5700/18  du 03/04/2018

Examen dans le cadre de l'article 88-4 de la Constitution

Texte déposé au Sénat le 06/04/2018
Examen : 14/06/2018 (commission des affaires européennes)


Politique commerciale

Défense contre les importations

5700/18 - Texte E 12935

(Procédure écrite du 14 juin 2018)

L'actualisation des règles communes de défense contre les importations qui font l'objet d'un dumping ou de subventions de la part de pays qui ne sont pas membres de l'Union est un projet ancien qui devrait, après quatre longues années de tractations, aboutir désormais rapidement. Ces dispositifs anti-dumping dataient, pour l'essentiel, de 1995 et l'achèvement de l'Uruguay Round mené dans le cadre de l'accord général sur les tarifs douaniers et le commerce (GATT).

L'objectif, conformément aux règles de l'OMC, est de protéger les industries européennes face à une concurrence qui ne respecte pas les règles du commerce international, en particulier par un recours au dumping. Ce dernier est structurel de la part de certains États qui interviennent par ailleurs massivement dans leur économie, en particulier par des subventions étatiques massives ou des coûts artificiellement réduits du coût de leurs matières premières.

Par ailleurs, une contrainte de calendrier obligeait, pour des raisons juridiques impératives, les États membres de l'OMC - en particulier l'Union européenne - à réviser son mode de calcul des dumpings chinois avant le 11 décembre 2016, date à laquelle le passage de la Chine au statut - tout théorique - d'« économie de marché » ne permettait plus de lui opposer des droits anti-dumping aussi élevés qu'avant. Le 4 décembre 2017, le Conseil des Ministres de l'Union européenne a approuvé un nouveau dispositif qui améliore considérablement la défense commerciale de l'Union européenne au bénéfice de ses entreprises.

Pour se mettre en accord avec le nouveau statut d'« économie de marché » de la Chine, le nouveau système de calcul ne fait plus de différence entre économies de marché et les autres mais entre pays membres ou non membres de l'OMC. Désormais, pour établir qu'un pays ou que les industries d'un secteur donné d'un pays tiers pratiquent des distorsions significatives des coûts de production, la Commission pourra établir un prix de référence en prenant en considération les coûts de production et de vente « dans un pays représentatif ayant un niveau de développement économique semblable à celui du pays exportateur ».

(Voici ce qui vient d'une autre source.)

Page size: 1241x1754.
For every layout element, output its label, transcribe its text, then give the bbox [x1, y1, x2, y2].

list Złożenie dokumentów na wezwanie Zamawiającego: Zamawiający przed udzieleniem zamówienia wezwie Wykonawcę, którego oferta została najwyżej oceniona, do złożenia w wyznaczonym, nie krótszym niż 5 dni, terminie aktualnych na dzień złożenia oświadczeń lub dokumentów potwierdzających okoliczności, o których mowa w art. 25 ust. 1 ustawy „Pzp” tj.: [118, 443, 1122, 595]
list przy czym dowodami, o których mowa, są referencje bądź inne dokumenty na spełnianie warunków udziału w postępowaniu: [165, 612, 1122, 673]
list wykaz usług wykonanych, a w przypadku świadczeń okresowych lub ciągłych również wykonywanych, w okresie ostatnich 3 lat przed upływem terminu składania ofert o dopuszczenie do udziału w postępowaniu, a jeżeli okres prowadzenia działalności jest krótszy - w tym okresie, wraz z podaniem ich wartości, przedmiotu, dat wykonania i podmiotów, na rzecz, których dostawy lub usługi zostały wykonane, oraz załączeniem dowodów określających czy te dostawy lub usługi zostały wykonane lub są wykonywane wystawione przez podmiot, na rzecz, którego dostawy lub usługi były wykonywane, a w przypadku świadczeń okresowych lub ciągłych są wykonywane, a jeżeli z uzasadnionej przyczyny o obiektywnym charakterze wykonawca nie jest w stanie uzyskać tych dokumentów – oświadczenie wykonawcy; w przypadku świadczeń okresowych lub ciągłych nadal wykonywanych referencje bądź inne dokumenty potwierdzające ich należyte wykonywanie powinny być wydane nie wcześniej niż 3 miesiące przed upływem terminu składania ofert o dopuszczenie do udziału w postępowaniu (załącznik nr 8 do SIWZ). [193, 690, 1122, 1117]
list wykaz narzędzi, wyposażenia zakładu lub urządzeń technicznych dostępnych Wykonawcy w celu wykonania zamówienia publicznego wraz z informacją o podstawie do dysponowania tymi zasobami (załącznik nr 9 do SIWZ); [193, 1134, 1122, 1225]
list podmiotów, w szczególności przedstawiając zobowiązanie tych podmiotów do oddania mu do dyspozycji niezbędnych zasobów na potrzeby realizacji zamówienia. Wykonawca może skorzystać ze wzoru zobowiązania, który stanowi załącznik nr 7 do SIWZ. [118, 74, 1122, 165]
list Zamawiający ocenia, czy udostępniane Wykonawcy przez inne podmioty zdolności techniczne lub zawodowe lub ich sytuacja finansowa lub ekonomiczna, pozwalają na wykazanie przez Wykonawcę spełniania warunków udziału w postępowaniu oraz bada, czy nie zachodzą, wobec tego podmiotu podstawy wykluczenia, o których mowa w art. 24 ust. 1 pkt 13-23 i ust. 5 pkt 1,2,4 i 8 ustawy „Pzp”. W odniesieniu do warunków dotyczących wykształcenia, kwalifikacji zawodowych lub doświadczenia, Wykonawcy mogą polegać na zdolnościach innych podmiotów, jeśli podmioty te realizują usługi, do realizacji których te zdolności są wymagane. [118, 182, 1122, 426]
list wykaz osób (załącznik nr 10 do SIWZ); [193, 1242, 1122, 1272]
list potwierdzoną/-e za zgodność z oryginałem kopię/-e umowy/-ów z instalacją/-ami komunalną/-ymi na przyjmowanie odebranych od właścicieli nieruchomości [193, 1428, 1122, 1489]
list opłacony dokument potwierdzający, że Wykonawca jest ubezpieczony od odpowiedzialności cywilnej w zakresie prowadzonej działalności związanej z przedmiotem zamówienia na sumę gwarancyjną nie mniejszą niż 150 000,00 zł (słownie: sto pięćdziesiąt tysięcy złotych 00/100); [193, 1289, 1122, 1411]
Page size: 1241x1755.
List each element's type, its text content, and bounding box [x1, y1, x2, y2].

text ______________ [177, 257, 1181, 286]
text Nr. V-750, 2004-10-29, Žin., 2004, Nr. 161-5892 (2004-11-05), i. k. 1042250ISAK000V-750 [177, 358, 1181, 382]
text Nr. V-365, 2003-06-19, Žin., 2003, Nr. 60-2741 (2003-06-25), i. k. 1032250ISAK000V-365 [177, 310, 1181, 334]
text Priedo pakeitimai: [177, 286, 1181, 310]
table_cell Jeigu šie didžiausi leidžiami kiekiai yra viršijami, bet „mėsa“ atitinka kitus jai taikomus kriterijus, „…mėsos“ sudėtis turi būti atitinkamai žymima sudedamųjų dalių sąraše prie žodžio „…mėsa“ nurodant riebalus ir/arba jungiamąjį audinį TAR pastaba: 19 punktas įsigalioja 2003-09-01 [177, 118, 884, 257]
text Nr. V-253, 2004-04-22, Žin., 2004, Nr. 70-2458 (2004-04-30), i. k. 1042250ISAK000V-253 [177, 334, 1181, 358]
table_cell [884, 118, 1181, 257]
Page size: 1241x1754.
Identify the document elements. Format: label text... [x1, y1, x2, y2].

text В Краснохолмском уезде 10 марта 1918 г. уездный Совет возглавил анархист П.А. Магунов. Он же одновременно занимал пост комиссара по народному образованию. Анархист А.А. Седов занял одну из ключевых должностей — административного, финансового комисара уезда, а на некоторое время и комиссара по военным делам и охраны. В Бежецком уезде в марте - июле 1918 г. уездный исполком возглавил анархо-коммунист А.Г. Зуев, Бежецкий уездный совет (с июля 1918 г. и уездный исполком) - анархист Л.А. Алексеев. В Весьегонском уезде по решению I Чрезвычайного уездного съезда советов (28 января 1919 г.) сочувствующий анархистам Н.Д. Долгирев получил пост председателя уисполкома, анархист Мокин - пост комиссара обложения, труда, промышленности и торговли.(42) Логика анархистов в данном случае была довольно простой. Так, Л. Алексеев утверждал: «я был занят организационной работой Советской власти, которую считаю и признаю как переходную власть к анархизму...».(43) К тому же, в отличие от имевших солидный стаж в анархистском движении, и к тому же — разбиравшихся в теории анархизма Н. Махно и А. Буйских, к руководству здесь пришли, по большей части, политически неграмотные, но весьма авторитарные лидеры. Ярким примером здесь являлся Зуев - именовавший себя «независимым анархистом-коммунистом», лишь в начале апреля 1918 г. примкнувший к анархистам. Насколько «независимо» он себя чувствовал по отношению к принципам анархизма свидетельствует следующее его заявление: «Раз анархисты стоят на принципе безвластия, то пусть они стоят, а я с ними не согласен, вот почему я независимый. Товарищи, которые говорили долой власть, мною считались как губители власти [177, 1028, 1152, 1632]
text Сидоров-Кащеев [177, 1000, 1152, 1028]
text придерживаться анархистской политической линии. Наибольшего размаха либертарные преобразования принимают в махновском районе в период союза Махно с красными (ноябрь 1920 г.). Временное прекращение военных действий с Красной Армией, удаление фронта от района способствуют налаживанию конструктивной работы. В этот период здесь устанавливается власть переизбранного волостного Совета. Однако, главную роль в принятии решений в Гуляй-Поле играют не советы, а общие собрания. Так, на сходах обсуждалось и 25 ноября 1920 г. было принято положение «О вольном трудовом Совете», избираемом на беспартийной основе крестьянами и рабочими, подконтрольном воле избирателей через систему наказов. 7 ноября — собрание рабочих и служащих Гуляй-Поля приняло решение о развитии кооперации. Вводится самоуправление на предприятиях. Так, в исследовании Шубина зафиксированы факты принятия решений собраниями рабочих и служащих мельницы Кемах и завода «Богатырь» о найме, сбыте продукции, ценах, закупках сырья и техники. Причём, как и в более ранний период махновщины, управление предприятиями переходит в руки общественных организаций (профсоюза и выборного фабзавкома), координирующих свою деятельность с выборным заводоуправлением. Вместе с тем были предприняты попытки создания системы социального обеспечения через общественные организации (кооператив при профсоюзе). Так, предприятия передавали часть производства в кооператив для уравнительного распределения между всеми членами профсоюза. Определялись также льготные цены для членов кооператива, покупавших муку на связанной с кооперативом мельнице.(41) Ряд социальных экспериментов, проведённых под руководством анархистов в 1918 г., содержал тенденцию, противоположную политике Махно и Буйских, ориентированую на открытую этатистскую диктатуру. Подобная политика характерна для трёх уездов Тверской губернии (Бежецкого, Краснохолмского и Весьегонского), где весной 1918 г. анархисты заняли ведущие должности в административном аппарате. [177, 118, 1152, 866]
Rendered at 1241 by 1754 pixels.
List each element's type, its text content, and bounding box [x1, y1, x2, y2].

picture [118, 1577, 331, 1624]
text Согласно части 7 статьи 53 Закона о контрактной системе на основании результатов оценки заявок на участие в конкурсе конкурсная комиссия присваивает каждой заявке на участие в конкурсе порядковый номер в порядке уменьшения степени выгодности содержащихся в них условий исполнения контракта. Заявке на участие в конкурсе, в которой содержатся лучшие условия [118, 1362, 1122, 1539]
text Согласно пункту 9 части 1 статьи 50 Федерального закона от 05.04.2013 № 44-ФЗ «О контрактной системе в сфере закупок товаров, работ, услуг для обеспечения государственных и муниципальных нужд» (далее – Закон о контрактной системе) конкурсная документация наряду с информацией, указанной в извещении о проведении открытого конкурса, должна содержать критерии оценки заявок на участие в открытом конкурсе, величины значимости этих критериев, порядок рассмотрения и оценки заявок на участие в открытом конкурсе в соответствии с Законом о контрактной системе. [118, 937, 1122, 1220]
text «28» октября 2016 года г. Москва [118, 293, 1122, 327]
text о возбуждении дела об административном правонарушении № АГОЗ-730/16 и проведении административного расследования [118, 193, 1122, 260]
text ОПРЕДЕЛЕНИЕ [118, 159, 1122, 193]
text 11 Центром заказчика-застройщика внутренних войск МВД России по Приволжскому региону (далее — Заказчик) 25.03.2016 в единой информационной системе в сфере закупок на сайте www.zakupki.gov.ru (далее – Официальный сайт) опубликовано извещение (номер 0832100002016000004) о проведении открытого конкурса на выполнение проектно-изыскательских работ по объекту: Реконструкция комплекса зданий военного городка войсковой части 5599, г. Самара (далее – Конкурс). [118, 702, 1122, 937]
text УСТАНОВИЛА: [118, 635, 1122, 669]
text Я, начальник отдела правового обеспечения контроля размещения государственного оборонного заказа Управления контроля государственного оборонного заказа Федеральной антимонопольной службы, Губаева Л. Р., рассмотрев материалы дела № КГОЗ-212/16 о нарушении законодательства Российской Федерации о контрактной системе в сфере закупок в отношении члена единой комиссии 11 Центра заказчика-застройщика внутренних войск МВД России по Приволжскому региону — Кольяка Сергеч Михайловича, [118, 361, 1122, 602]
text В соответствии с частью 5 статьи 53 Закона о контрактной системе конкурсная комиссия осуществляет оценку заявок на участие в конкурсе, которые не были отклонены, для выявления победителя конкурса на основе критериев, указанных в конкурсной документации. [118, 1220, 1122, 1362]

Sur la base de cette nouvelle méthode, l'Union européenne pourra fixer des tarifs douaniers plus élevés sur les importations objets de dumping. Les enquêtes menées sur les affaires anti-dumping seront raccourcies. Surtout, les questions sociales et environnementales sont prises en compte parmi les critères permettant de déterminer l'existence d'une distorsion du marché. Le nouveau règlement prévoit en effet que : « lors de l'évaluation de l'existence de distorsions significatives, il convient de prendre en considération, lorsque cela est approprié, les normes internationales pertinentes, dont les conventions fondamentales de l'Organisation internationale du travail (OIT) et les conventions multilatérales pertinentes en matière d'environnement ».

Le recours à la règle dite du « droit moindre » est de son côté utilement modifié : Cette règle n'est pas supprimée mais aménagée. Il sera possible d'y déroger en cas de distorsions sur les coûts des matières premières et de l'énergie utilisées dans la fabrication de produits visés par des enquêtes. Lorsque les matières premières entrent à plus de 27 % dans la production du produit et quand elles interviennent à plus de 7 % de son coût de production. Dans ces cas-là, la Commission pourra imposer des droits anti-dumping correspondant à la totalité de la marge anti-dumping réalisée (et non proportionnel au seul préjudice subi par le producteur européen, toujours inférieur).

Au total, ces dispositifs s'inscrivent dans une démarche protectrice et offensive de l'Union, à laquelle une certaine « naïveté » en ce domaine a souvent été reprochée, notamment par le Sénat. Avec la démarche en cours de surveillance renforcée des acquisitions d'actifs européens stratégiques opérées par des investisseurs chinois, la Commission entend aussi se prémunir contre des atteintes à des secteurs clés de l'industrie européenne.

Le principe d'une « Union protectrice de ses intérêts » commerciaux et économiques figurait en bonne place dans le rapport du groupe de suivi conjoint de la commission des affaires étrangères et de la commission des affaires européennes sur la « Refondation de l'Union européenne ». Le rapport abordait aussi la question de la législation nord-américaine et ses effets extraterritoriaux, contre laquelle il importait que l'Union se dote également d'un mécanisme de défense : ce sujet n'est cependant pas encore à l'agenda prévisible du Conseil ou de la Commission.

Compte-tenu de ces éléments, la commission a décidé de ne pas intervenir plus avant sur ce texte.